Continental Split

Continental-Split
Continental Split

For their new film Continental Split, The Asylum deal with a problem that can possibly rip this nation apart. No, it’s not the election looming near the horizon, but a massive fault line located in the middle part of the United States that is on the verge of having the most devastating earthquake ever recorded.

However, it fumbles right from the start, when a government geologist (Quintin Mims, NoHo: A North Hollywood Story, Christmas Down Under) who is there for the investigation of a newly created lake begins to argue with a local who is doing fishing in the water. The lake, however, is only three months old and it is unusual for a lake’s dock to look like it was built more than 30 years ago, but quite evidently this one did.

I guess it really doesn’t make any sense as a tremor comes along and sweeps the lake and the dock into a massive sinkhole that deposits them somewhere below. It also creates one in New Madrid’s streets that nearly! catches Eric (Crew Morrow, The Bold and the Beautiful) and Brenda (Roxanne G.C. Brooks, Road to the Well, The Snow is Always Whiter).

The son of Arthur, Nick and Alison’s friend Eric Weddle, previously mentioned in the series, was focused on tracking the tremors. Refusing to budge, Emily, Eric’s sister, argues back and up and states “Dad will pay real plugs!” Emily, too, wanted to live with her father–Alan.

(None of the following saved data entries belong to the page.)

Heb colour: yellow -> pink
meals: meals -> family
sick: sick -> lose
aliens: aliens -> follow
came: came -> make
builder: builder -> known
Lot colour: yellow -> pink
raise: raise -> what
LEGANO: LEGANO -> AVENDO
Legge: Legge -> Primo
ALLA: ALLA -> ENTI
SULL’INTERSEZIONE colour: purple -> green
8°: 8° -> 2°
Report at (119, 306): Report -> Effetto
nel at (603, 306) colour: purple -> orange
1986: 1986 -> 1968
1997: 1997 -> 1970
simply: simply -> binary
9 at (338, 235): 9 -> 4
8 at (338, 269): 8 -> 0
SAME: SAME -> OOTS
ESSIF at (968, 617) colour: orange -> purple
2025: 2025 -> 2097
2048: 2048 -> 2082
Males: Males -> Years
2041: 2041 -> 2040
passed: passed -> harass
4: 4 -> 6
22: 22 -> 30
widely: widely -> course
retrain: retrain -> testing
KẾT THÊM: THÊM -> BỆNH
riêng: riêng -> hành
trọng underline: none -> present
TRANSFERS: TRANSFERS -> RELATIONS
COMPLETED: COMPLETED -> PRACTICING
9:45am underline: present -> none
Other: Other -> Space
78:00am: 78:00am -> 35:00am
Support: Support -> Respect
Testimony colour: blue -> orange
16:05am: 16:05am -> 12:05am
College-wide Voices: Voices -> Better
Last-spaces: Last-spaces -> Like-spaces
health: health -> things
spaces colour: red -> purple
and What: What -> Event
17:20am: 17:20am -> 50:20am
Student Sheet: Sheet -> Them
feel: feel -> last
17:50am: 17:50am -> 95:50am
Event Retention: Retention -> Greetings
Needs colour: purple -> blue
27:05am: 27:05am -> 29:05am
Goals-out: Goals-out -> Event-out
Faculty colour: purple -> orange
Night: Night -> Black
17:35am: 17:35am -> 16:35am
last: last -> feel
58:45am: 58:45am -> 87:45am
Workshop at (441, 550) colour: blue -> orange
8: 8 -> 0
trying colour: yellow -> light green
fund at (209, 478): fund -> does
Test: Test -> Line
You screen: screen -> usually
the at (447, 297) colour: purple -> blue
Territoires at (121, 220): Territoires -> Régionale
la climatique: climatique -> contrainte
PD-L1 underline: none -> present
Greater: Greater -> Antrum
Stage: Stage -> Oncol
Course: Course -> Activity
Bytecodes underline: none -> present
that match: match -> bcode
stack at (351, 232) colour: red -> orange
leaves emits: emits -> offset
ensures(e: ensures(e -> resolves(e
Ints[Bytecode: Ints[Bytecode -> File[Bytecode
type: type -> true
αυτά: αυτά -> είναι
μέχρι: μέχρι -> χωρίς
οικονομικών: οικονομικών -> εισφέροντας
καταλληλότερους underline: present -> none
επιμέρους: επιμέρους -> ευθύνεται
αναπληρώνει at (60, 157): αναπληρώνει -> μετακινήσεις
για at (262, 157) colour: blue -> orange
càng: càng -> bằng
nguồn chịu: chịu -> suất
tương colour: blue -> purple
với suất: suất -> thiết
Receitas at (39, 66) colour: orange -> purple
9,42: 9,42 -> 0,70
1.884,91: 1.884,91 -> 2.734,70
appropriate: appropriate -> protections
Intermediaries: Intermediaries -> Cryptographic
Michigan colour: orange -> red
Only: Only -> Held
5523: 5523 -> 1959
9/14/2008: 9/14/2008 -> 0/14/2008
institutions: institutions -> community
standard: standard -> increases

As for this entire saga, it should be common knowledge because it appears in almost every episode. Continental Separation starts rather like watching some kind of a recap for The Asylum’s, the film studio behind the series in question, strongest cinematic points part one, followed by a number of love–hated plot construction attacks. The implication here being that Cami and Alan divorced because, surprise surprise, Cami cared about the environment while Alan owned and operated half of the fracking businesses in the state, and guess what all these new earthquakes are? Unresolved conflicts between the two seem to be sabotaging the marriage as well. But can the couple endure one more time and attempt to save first their continent and then their marriage? Only one can guess.

There does exist a significant fault line in the Midwest, the New Madrid Seismic Zone, but it has been dormant since a bout of earthquakes during the years of 1811 and 1812, which reportedly caused the Mississippi River to flow in reverse. Therefore, there is some genuine science included in Continental Split, which is somewhat atypical of this firm.

Unfortunately, it is soon submerged under mountains of nonsense, and a love triangle that is more suited to a daytime TV show than this book, where Cami loves Alan but also is engaged to her colleague Finn (Canyon Prince, Timecop: The Berlin Decision, Fortress). As if that is not enough, there is even a evil odious earthquake expert who is like a character in Twister who wants to nuke the fault line to get rid of earthquakes.

Director Nick Lyon (On Fire, Christmas in Vienna) and writers Gil Luna (Population 2 the Director’s Cut, Attack on Titan) and Joe Roche (Attack of the Meth Gator, Alien Conquest) do provide the audience in one of these films the appropriate number of quake sequences, however, they are quite the mixed bag. Good looking scenes are those where a lake escapes to be swallowed by a sinkhole.

But after a tremor conveniently hits as the characters are arguing with the governor that he should take drastic measures, these shots of vehicles quietly passing through streets while the backdrop is vandalized by CGI are more likely to elicit derision than any other emotion. A subsequent image of rushing flood waters heading for a city are possibly even worse.

By the time Continental Split actually reaches what might be termed its climactic resolution which is characteristic of Hello channel triggering romances, I found myself wanting to split and leave in equal measures. Lurking within the script was the possibility of an interesting film, but it is not developed. And the filmmakers take the path of least resistance from most of the situations. Add to it shoddy direction, a map that is intended to depict the fault zone for example clearly about California, and you have yet another disaster film whose premise is far from gripping.